The Penitentiary and its companion building, the Rikers Island Hospital (now North Infirmary Command), were the first major prison facilities to be built on the island. Previously, inmate housing consisted of mostly barracks for the farm work gangs. For many years, the Department ran a Rikers farm program for inmates with narcotics problems and others who, as the theory then went, would benefit from plenty of healthy outdoors activity.

Commissioner Patterson wrote, in his 1930 annual report, that the Rikers Municipal Farms’ inmates were employed in:”filling in a large basin lying between the institution and the garbage dumps of the Department of Sanitation, which will      reclaim valuable land; “raising farm products for the different institutions; “unloading coal boats for the Department of Plant and Structures; “performing manual labor on the garbage dumps such as laying railroad tracks and water lines and unloading barges of material and coal; “raising pigs, there being about 500 of the later . . . at the present time.”

Under Patterson, the island was transformed from essentially a rural penal colony to an urban prison complex.

Late in his life, the Nebraska-born New Yorker lived at the Waldorf Astoria.
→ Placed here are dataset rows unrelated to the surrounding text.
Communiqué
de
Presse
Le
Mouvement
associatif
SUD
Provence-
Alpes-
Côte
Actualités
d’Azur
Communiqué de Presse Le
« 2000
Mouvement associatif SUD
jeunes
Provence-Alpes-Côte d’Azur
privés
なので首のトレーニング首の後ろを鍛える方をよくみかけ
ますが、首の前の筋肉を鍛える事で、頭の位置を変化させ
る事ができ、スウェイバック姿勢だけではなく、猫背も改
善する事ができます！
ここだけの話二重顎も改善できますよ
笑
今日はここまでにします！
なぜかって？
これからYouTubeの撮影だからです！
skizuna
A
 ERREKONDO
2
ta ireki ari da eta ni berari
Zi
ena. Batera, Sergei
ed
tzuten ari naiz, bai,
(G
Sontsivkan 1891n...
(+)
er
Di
In early 1966, he took on a nonsalaried assignment as New York City Council President (and gubernatorial candidate) Frank O’Connor’s liaison to the business community. In October of that year, Ambassador/Commissioner Patterson died in New York Hospital at age 80. Burial took place in Arlington National Cemetery with full honors.
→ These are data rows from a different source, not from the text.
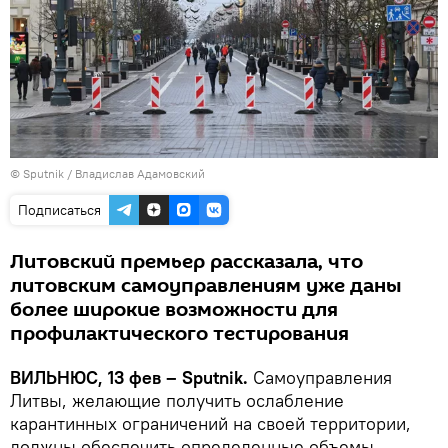
© Sputnik / Владислав Адамовский
Подписаться
Литовский премьер рассказала, что
литовским самоуправлениям уже даны
более широкие возможности для
профилактического тестирования
ВИЛЬНЮС, 13 фев – Sputnik.
Самоуправления
Литвы, желающие получить ослабление
карантинных ограничений на своей территории,
должны обеспечить определенные объемы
A mining engineer, Richard C. Patterson joined the Pershing expedition to Mexico as a Cavalry private. During WWI he served as an Engineers captain and major with American forces in France.


RICHARD PATTERSON RITES WILL BE HELD ON TUESDAY

NEW YORK, New York, October 2, 1966 – A funeral service for Richard Cunningham Patterson, Jr., former Commissioner of Public Events and Chief of Protocol of New York City and for 12 years it’s Official Greeter, will be held Tuesday at 11 A.M. in Christ Church (Methodist), 520 Park Avenue, near 60th Street).  Burial will be in Arlington, Virginia, Cemetery.

Mr. Patterson, who several times in his business career left high positions to take administrative public offices, died Friday night in New York Hospital.  He was 80 years old and lived at the Waldorf Towers.

He was Ambassador to Yugoslavia from 1944 to 1946 and earlier Ambassador to Guatemala and Switzerland.  Mr. Patterson was Executive Vice President of the National Broadcasting Company from 1932 to 1936 and Chairman of Radio-Keith-Orpheum from 1940 to 1944.